Task item:
Search the material for the word "anchor" and copy every line in which it occurs.

Available records:
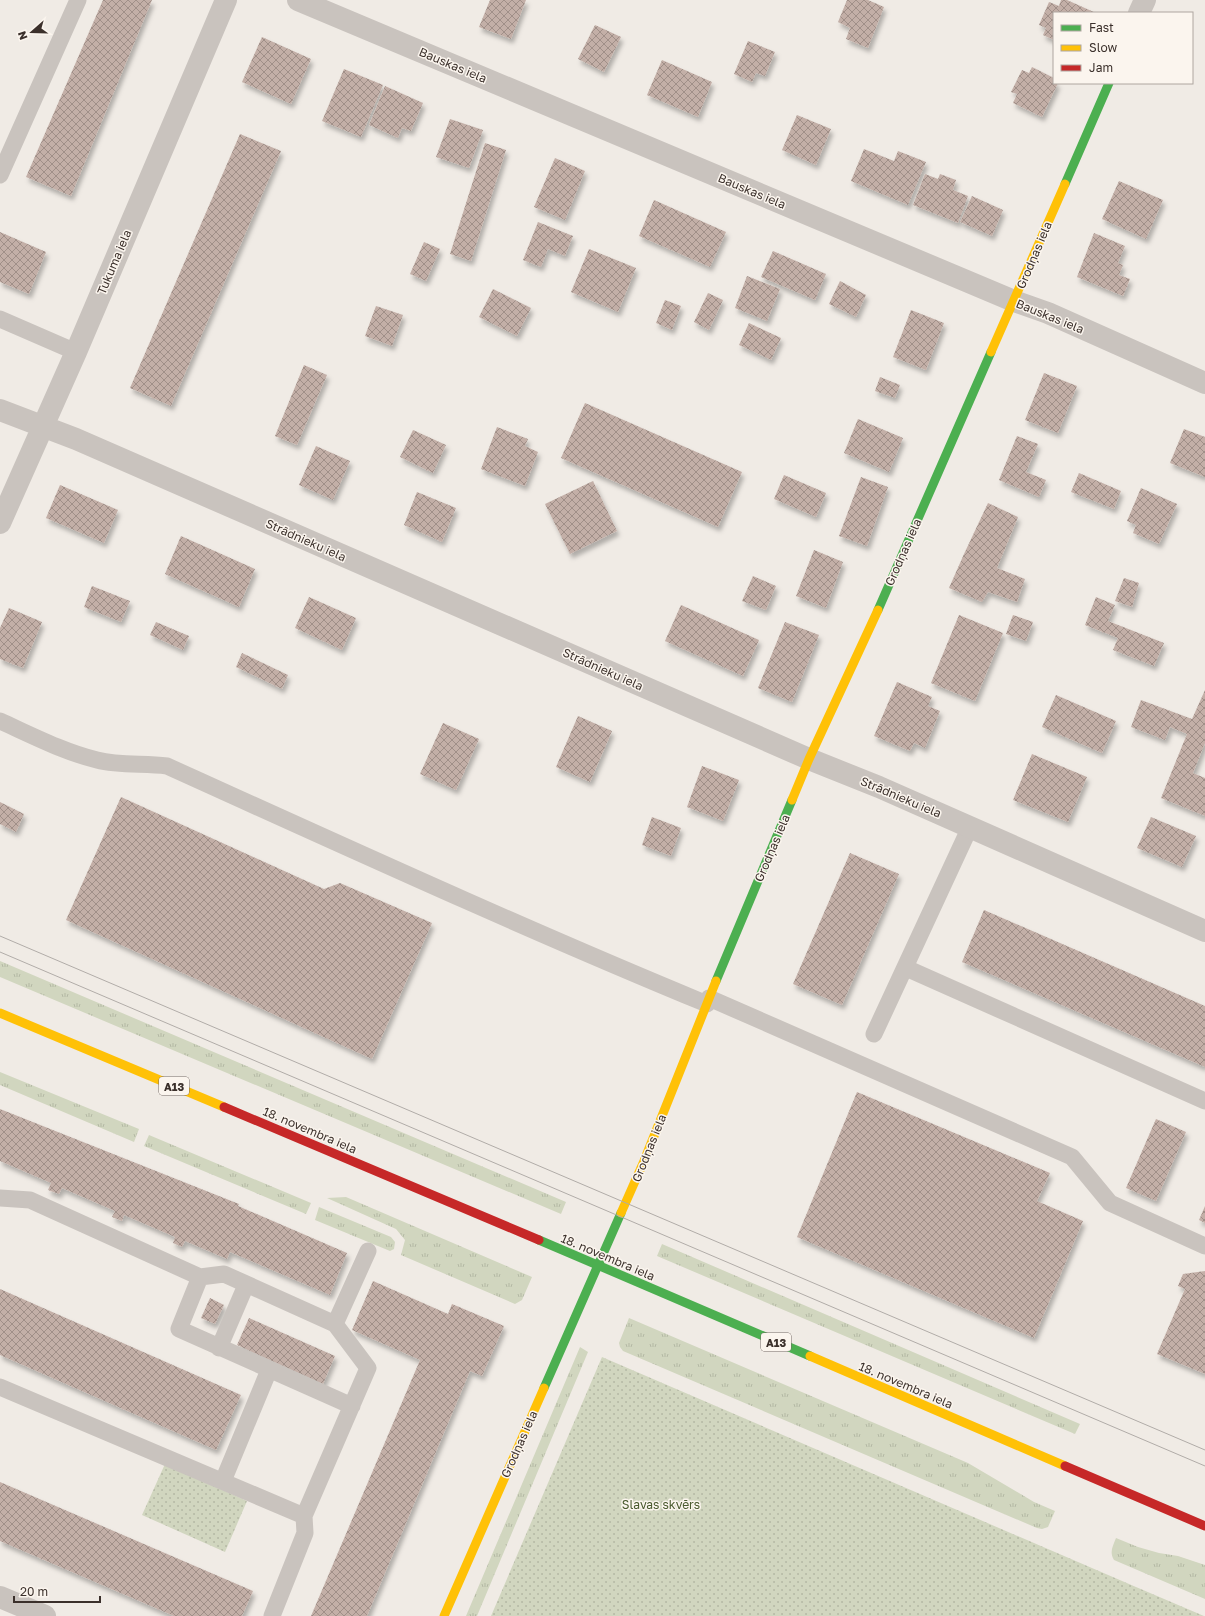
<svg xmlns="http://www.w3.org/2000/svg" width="1205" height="1616" viewBox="0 0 1205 1616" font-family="'Golos Text',sans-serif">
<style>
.grass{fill:url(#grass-tufts)}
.park{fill:url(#park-dots)}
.building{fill:url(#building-cross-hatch);filter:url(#shadow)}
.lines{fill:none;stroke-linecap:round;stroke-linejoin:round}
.lane{stroke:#c9c3be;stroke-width:17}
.street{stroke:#c9c3be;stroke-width:22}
.fast{stroke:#4caf50;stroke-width:9}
.slow{stroke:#ffc107;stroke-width:9}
.jam{stroke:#c62828;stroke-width:9}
.tram{stroke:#b1aca8;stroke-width:1}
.labels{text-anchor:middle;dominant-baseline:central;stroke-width:3;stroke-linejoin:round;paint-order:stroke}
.shield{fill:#fbf5ee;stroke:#756b66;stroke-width:1}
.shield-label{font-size:11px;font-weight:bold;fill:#3b302b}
.street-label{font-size:12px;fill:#3b302b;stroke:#fbf5ee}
.park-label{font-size:12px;fill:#4a5a2e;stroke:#fbf5ee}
</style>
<defs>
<pattern id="grass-tufts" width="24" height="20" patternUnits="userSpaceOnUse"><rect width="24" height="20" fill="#d1d6bf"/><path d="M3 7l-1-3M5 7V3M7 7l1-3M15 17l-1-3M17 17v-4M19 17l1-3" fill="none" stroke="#b4b8a4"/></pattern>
<pattern id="park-dots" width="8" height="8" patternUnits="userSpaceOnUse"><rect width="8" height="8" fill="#d1d6bf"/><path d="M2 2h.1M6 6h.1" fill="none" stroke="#b4b8a4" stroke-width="1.8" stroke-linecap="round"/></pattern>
<pattern id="building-cross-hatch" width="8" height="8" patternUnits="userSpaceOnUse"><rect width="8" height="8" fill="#c3afa7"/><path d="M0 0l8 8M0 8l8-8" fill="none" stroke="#a08f88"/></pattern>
<filter id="shadow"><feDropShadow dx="2.5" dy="4.5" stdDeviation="2" flood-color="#0004"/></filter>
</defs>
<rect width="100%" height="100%" fill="#f0ebe5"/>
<!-- grass -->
<path class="grass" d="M0 961 566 1202 561 1214 0 977Z
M0 1072 139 1129 134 1142 0 1085Z
M149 1135 311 1203 306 1214 144 1146Z
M346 1197 532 1277 522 1300 515 1304 401 1255 405 1240 396 1229 327 1198Z
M319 1207 391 1237 395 1242 394 1249 390 1251 315 1220Z
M662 1244 1080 1424 1075 1434 657 1256Z
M629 1318 968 1463 1034 1502 1055 1511 1048 1527 1042 1529 1037 1528 623 1351 620 1347 619 1343Z
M580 1347 588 1352 477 1616H466Z
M1116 1538 1138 1547 1159 1553 1178 1556 1205 1565V1599L1114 1560C1109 1552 1113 1546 1116 1538Z"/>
<!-- park -->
<path class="park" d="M602 1357 1136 1587 1204 1616H491Z
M165 1464 247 1501 225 1552 142 1515Z"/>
<!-- building -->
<path class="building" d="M103 0H152L71 196 26 177Z
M490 0H526L511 39 479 27Z
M847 0H868L884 7 868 48 846 39 850 28 838 22Z
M1061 0H1067L1096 13H1054V40L1043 35 1046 28 1039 25 1049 2 1059 6Z
M595 25 621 37 604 72 578 59Z
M262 37 311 59 291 104 242 82Z
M748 41 775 52 765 76 756 73 752 82 734 74Z
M662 60 712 82 698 117 647 95Z
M1032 67 1054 78V83H1058L1042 117 1013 103 1017 94 1011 92 1022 70 1029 73Z
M344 69 383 85 361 137 322 121Z
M385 86 423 103 411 131 402 128 398 138 369 125Z
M797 115 831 129 816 165 782 150Z
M450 119 483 130 469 168 436 157Z
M240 134 281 151 171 406 130 388Z
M485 143 506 150 471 261 450 254Z
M864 149 894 161 898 151 926 162 908 205 851 181Z
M555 158 585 171 565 220 534 207Z
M925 174 938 179 940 174 956 180 953 190 968 196 958 223 913 205Z
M1119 181 1163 200 1146 239 1102 219Z
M972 196 1003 210 992 236 960 222Z
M654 200 726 232 710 267 639 236Z
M538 222 573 236 565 256 548 249 541 267 523 260Z
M0 232 46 252 29 294 0 282Z
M1094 233 1125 246 1118 263 1123 265 1119 275 1130 279 1123 296 1077 277Z
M424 242 440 249 426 281 410 274Z
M589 249 636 268 618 312 571 292Z
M773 251 826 274 815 300 761 277Z
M747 276 780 289 767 321 735 308Z
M840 281 866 295 856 317 829 304Z
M493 289 531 308 517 336 479 317Z
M708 293 723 300 709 330 694 322Z
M665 300 681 306 672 330 656 323Z
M376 306 403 315 392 346 365 336Z
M911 310 944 323 926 370 893 357Z
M749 323 781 338 771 360 739 345Z
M304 365 327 375 297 445 275 436Z
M1044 373 1077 386 1058 433 1025 420Z
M880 377 900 385 895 398 875 391Z
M585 403 742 472 718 527 561 458Z
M858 419 903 438 889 472 844 453Z
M497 427 528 439 525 446 538 452 525 486 481 469Z
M1184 429 1205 437V477L1170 463Z
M413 430 446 445 433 473 400 457Z
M1017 436 1038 444 1026 472 1046 480 1039 497 999 480Z
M316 446 350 461 333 500 299 485Z
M1079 473 1121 491 1114 509 1071 492Z
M784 475 826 493 816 517 774 499Z
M861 477 888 487 867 546 839 536Z
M593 481 617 531 570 554 545 504Z
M60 485 118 510 104 543 46 518Z
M1141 488 1177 504 1159 544 1133 533 1136 525 1127 521Z
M417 492 456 508 442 542 404 525Z
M988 503 1018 517 997 568 1025 579 1017 602 988 592 982 602 949 588 964 554Z
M181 536 255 569 239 607 165 574Z
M814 550 843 562 826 608 796 596Z
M753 576 776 586 766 610 742 601Z
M1124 578 1139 583 1132 607 1115 601Z
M92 586 130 601 121 622 84 607Z
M309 597 356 618 342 650 295 628Z
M1096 597 1115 605 1108 621 1164 643 1154 666 1113 650 1118 638 1085 625Z
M681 605 759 640 743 676 665 641Z
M9 608 42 622 23 668 0 659V628Z
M959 615 1003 633 975 701 931 683Z
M1013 615 1033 622 1026 641 1006 634Z
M156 622 189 636 183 650 150 635Z
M785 622 819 635 792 702 758 688Z
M242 653 288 675 282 689 236 667Z
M897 682 932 697 928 706 940 711 925 748 914 743 910 751 874 736Z
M1205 690V743L1193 773 1205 778V816L1161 798 1187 734 1170 727 1165 740 1131 727 1141 700 1192 719Z
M1056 695 1116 721 1102 753 1042 727Z
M578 716 612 731 590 782 556 767Z
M443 723 479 739 456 790 420 774Z
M1032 754 1087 777 1068 822 1013 800Z
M702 766 739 780 723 821 687 807Z
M121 797 324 889 340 883 432 923 372 1059 66 920Z
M0 802 24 814 16 832 0 824Z
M652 817 681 828 671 856 642 845Z
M1151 817 1196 836 1182 867 1137 848Z
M850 853 899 874 842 1005 793 984Z
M984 910 1205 1006V1067L962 962Z
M857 1092 1050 1173 1037 1201 1083 1221 1034 1338 797 1237Z
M0 1109 239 1204 238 1206 347 1253 330 1295 230 1252 227 1259 185 1241 182 1247 173 1243 175 1237 124 1215 122 1221 112 1217 115 1211 62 1188 59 1194 48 1190 51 1183 0 1161Z
M1156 1119 1186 1132 1156 1201 1126 1188Z
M1205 1206V1223L1199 1220Z
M1205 1271V1374L1157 1354 1185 1289 1178 1286 1183 1274Z
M373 1281 448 1314 452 1304 504 1326 482 1376 470 1371 367 1616H311L420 1360 352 1330Z
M0 1289 241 1395 216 1450 0 1355Z
M210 1298 224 1305 215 1324 201 1318Z
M249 1318 335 1356 323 1384 237 1345Z
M0 1482 253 1591 242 1616H174L0 1541Z"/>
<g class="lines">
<!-- lane -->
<path class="lane" d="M0 175 78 0
M0 319 76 352
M0 721C31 735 64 752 97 760 120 766 144 763 167 766 346 847 525 929 707 1004
M906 968 1205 1101
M709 998 1072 1157 1110 1203 1205 1246
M874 1034 970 827
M0 1198 30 1200 200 1277 224 1274 335 1324 368 1368 304 1516 305 1533 272 1616
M200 1277 179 1329 352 1406
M335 1324 368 1251
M219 1348 246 1285
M0 1387 304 1516
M223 1481 269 1370"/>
<!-- street -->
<path class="street" d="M298 0 1014 301 1048 313 1205 383
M1139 13 1145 0
M0 410 76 439 809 759 879 787 1205 931
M0 523 76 352 226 0
M0 1597 45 1616"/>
<!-- fast -->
<path class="fast" d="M1065 184 1109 83
M878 610 991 352
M716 981 792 800
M539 1240 810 1356
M544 1388 621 1213"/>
<!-- slow -->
<path class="slow" d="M991 352 1065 184
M792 800 809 759 878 610
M0 1013 224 1107
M621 1213 644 1161 716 981
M810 1356 1065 1466
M444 1616 544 1388"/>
<!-- jam -->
<path class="jam" d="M224 1107 539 1240
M1065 1466 1205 1526"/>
<!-- tram -->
<path class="tram" d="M0 936 1205 1450
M0 952 1205 1466"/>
</g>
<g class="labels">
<!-- shield labels -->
<g class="shield">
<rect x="159" y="1077" width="30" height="18" rx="3"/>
<rect x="761" y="1333" width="30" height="18" rx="3"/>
</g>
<g class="shield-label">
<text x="174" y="1086">A13</text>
<text x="776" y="1342">A13</text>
</g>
<!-- street labels -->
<g class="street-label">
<text transform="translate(453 65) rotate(23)">Bauskas iela</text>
<text transform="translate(752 191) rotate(23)">Bauskas iela</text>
<text transform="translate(1034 255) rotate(-67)">Grodņas iela</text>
<text transform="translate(114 262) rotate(-67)">Tukuma iela</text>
<text transform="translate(1050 316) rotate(22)">Bauskas iela</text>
<text transform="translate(306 540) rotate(24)">Strādnieku iela</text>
<text transform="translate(903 552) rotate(-66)">Grodņas iela</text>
<text transform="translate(603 669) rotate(24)">Strādnieku iela</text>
<text transform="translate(901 797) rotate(23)">Strādnieku iela</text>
<text transform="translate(772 848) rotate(-67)">Grodņas iela</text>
<text transform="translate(310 1130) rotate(23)">18. novembra iela</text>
<text transform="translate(649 1148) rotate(-68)">Grodņas iela</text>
<text transform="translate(608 1257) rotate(23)">18. novembra iela</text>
<text transform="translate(906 1385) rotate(23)">18. novembra iela</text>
<text transform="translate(519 1444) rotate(-66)">Grodņas iela</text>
</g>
<!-- park labels -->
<g class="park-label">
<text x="661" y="1504">Slavas skvērs</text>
</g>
</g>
<!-- legend -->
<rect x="1053" y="12" width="140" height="72" fill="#fbf5ee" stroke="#aea6a0"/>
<rect x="1061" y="25" width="20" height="6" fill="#4caf50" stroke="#aea6a0"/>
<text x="1089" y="32" font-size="12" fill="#3b302b">Fast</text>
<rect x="1061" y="45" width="20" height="6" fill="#ffc107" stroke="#aea6a0"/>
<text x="1089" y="52" font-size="12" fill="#3b302b">Slow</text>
<rect x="1061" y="65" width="20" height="6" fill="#c62828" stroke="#aea6a0"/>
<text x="1089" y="72" font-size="12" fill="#3b302b">Jam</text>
<!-- north arrow -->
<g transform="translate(32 32) rotate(250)" stroke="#fbf5ee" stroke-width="3" paint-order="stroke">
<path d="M0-3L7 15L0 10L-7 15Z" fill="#3b302b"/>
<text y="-6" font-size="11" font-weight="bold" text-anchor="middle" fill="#3b302b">N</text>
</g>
<!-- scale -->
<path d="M14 1596v6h86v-6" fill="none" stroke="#3b302b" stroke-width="2"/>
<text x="20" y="1596" font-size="12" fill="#3b302b" stroke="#fbf5ee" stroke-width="3" paint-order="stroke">20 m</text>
</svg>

Written solution:
.labels{text-anchor:middle;dominant-baseline:central;stroke-width:3;stroke-linejoin:round;paint-order:stroke}
<text y="-6" font-size="11" font-weight="bold" text-anchor="middle" fill="#3b302b">N</text>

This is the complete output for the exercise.